Inevitably, some coffee enthusiast half-way across the world was going to read it and decide he wanted to try it. In this case, that kismet fell to Tony Wild, now a famous coffee consultant and author.

“I first read a description of kopi luwak buried in a short paragraph in a 1981 copy of National Geographic Magazine. Ten years later, in 1991, as coffee director of Taylors of Harrogate, I was the first person to import kopi luwak into the west – a single kilogramme. I didn’t sell it through the company, but thought, perhaps naively, that its quirky, faintly off-putting origins from a wild animal roaming Indonesian coffee estates might be of interest to the local newspaper and radio in Yorkshire where the company was based. It proved to be so much bigger than that – national news, TV and radio fell over themselves to cover it. Kopi luwak put Taylors – and me – on the map.” (The Guardian)

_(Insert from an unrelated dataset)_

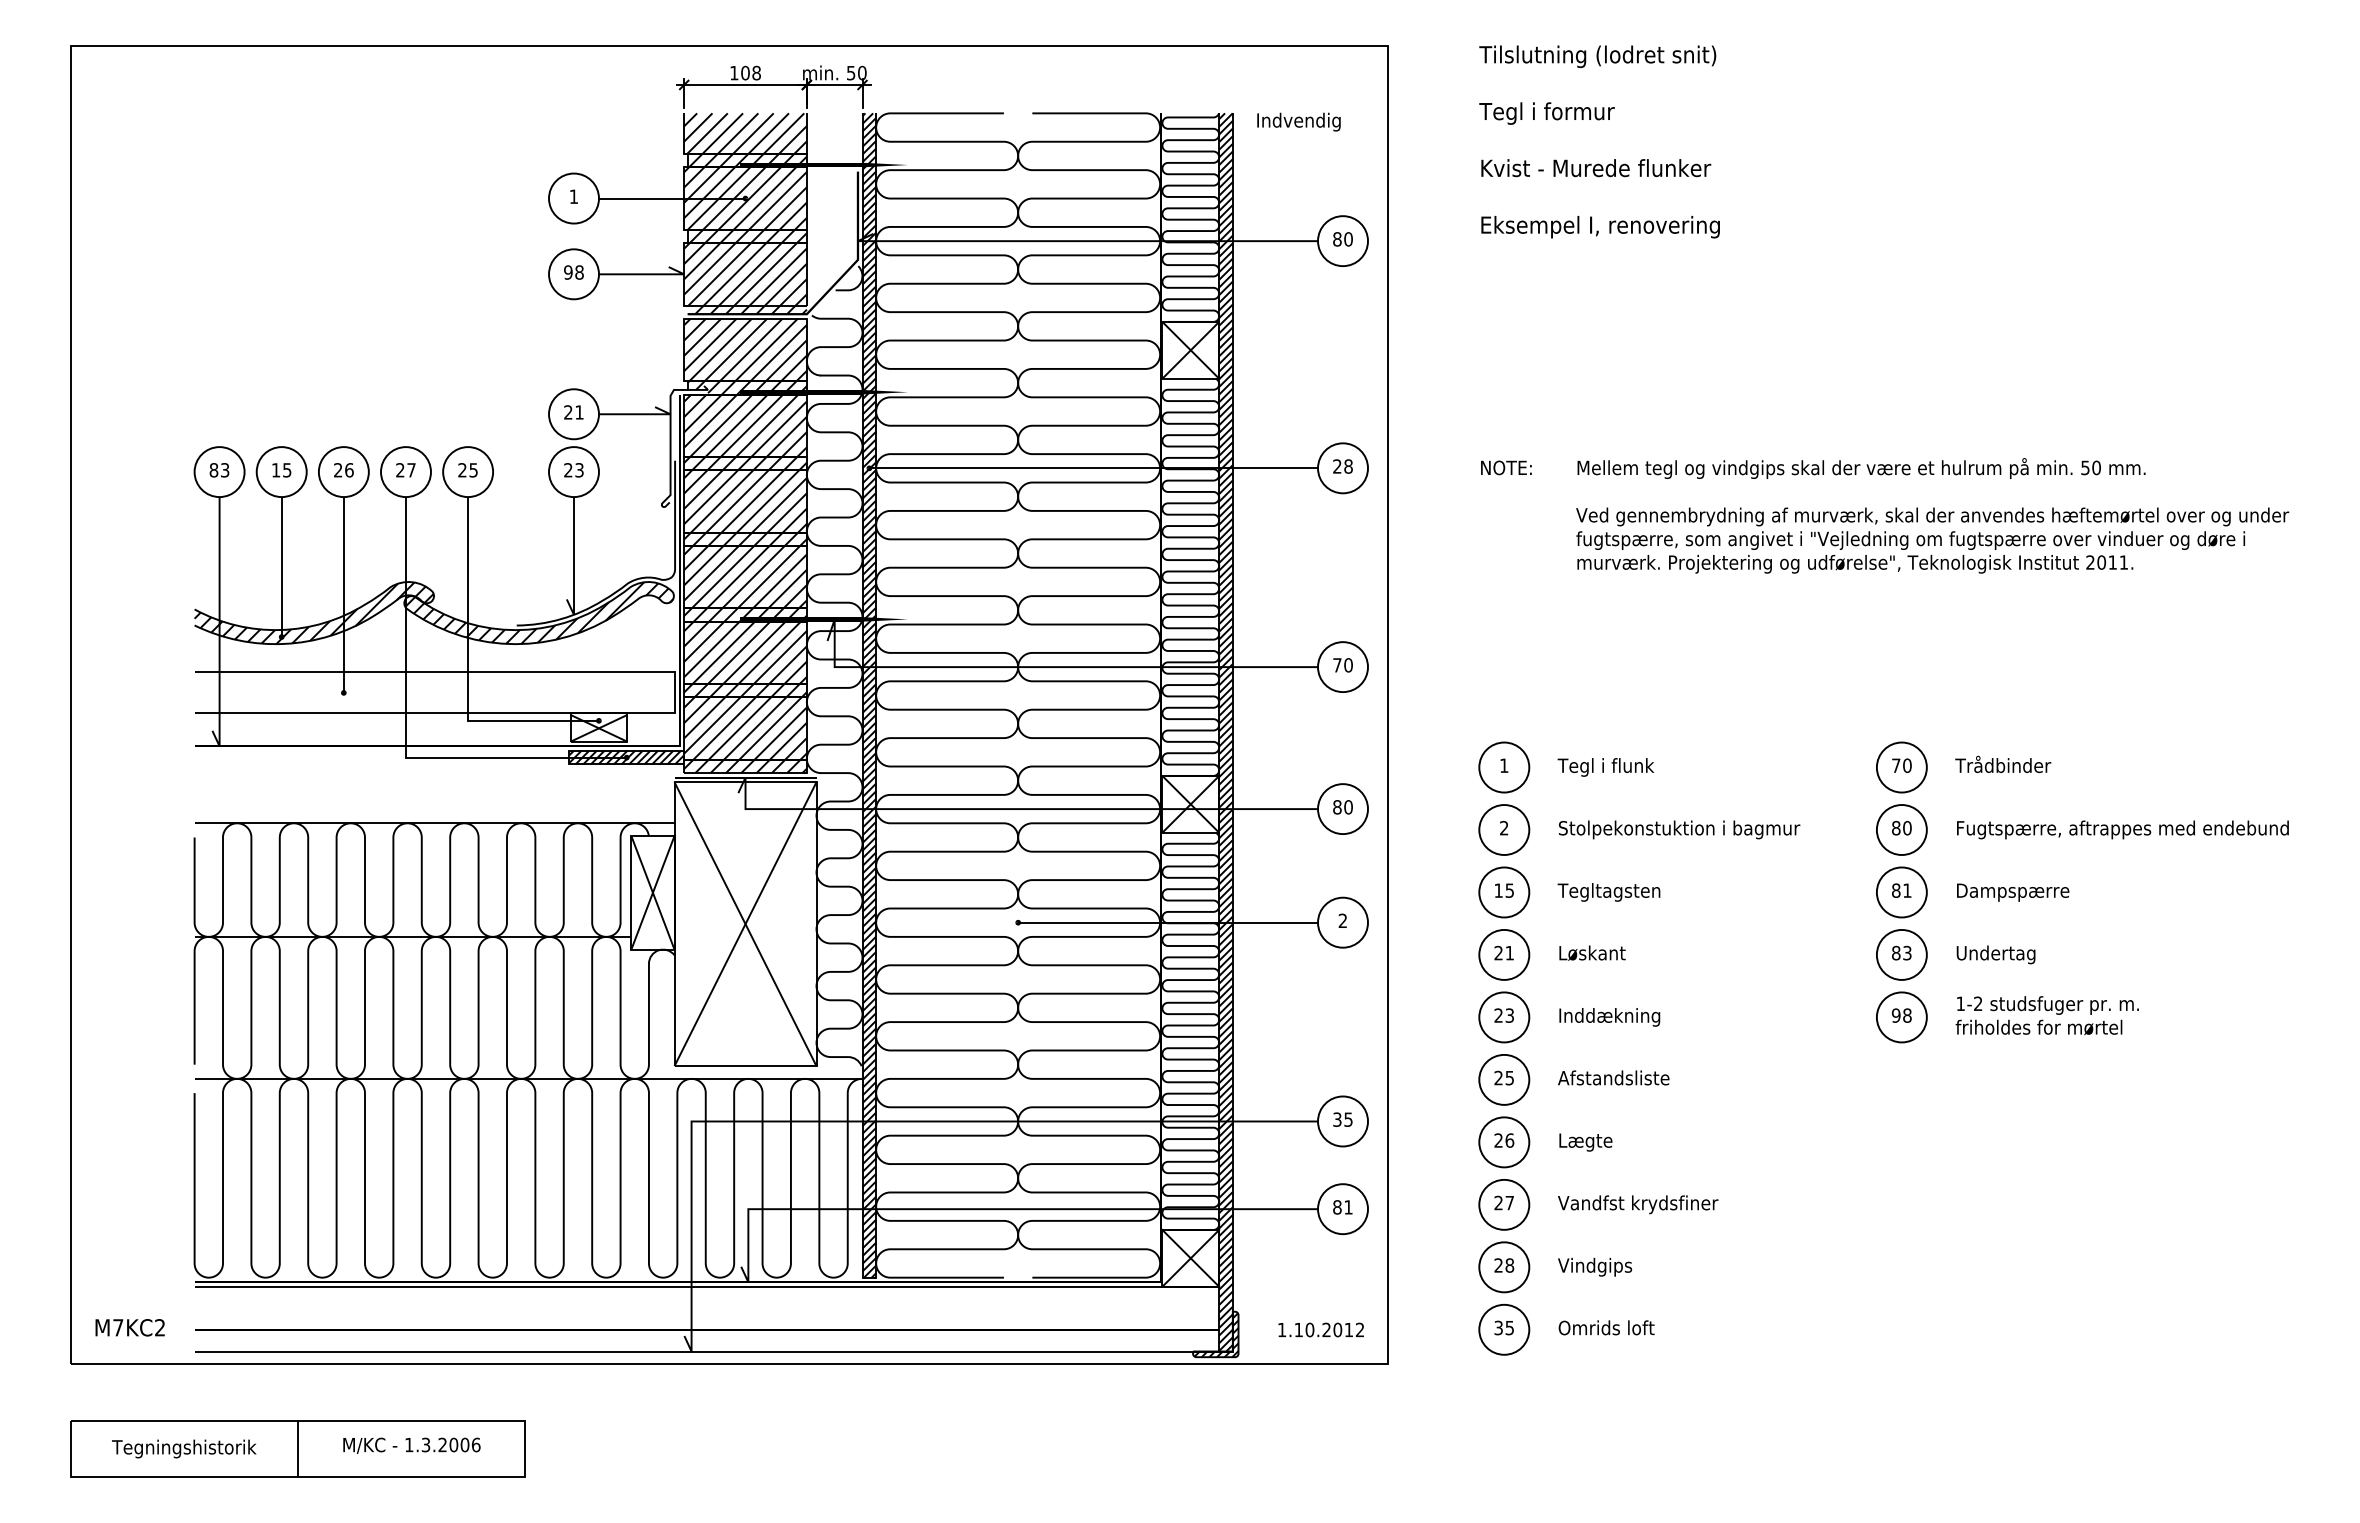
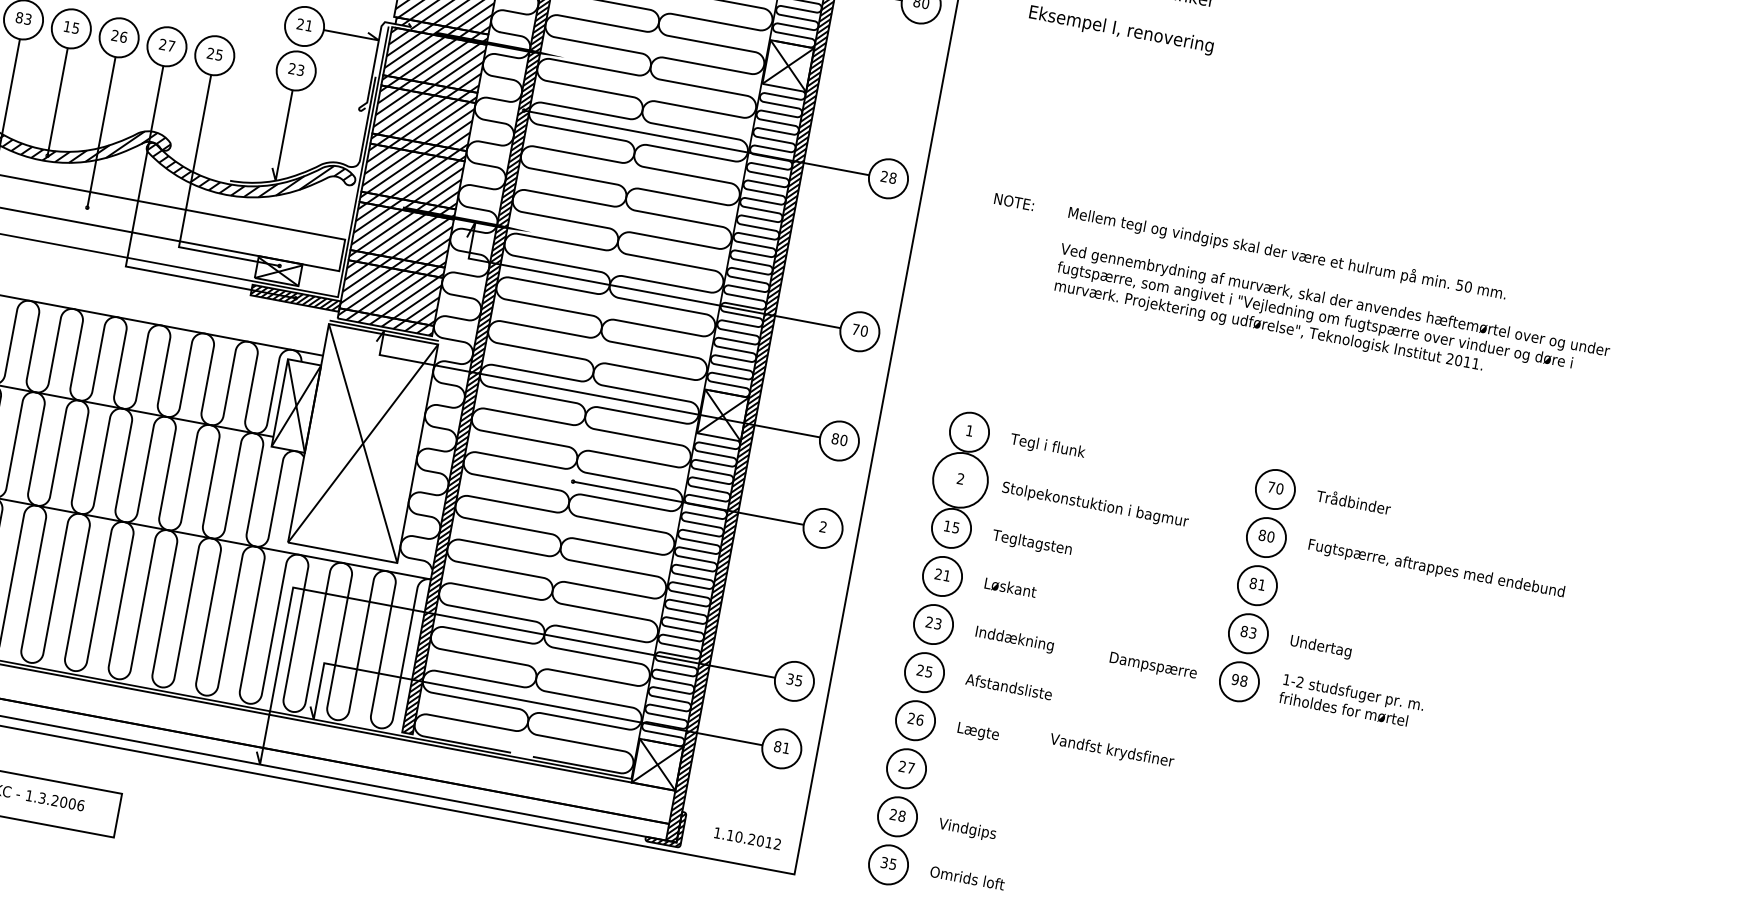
circle: (1504, 830) -> (960, 480), size x1.4
text: (2013, 892) -> (1153, 666), moved
text: (1638, 1204) -> (1112, 751), moved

 This one action of Tony’s sparked off a world-wide contretemps – everyone with money to spend and a label to gain, as ‘connoisseur of coffee’ seemingly wanted civet digested coffee. When demand increases, supply will also increase – by hook or by crook.

So where earlier, the coffee beans were harvested from the droppings of wild civets which visited the coffee fields of their own volition, they are now harvested in farms where the hapless animals are kept in battery cages amidst horrific conditions.

Animal rights issues aside, is this cruelty justified in terms of significantly better taste?  Coffee cupping procedures where expert tasters evaluate coffee samples, tends towards a negative.

The Specialty Coffee Association of America (SCAA) have stated that there is a “general consensus within the industry … it just tastes bad”. A coffee professional cited in the SCAA article was able to compare the same beans with and without the kopi luwak process using a rigorous coffee cupping evaluation. He concluded: “it was apparent that Luwak coffee sold for the story, not superior quality.” Using the SCAA cupping scale, the Luwak scored two points below the lowest of the other three coffees.

It hasn’t deterred the coffee’s sales though. And as usual, innovations have sprung up as well.  So the rich want to consume coffee passed through the digestive tracts of exotic animals?

Step right up gentlemen! Would you like this coffee harvested from the feces of Thai elephants, Brazilian Jacu birds or Bonobo monkeys? That will be $50 a cup.

Poor Tony Wild is now trying desperately to end what he inadvertently set off with his original purchase. He fears that the next thing that would happen if we don’t stop this absurdly run-away phenomenon is: “celebrity-digested designer crap coffee. One way for former stars to revitalize a flagging film career I suppose, or perhaps for a Turner prizewinning artist to comment on the vacuity of our consume-at-all-costs age.”

Brad Pitt or Angelina Jolie digested coffee anyone?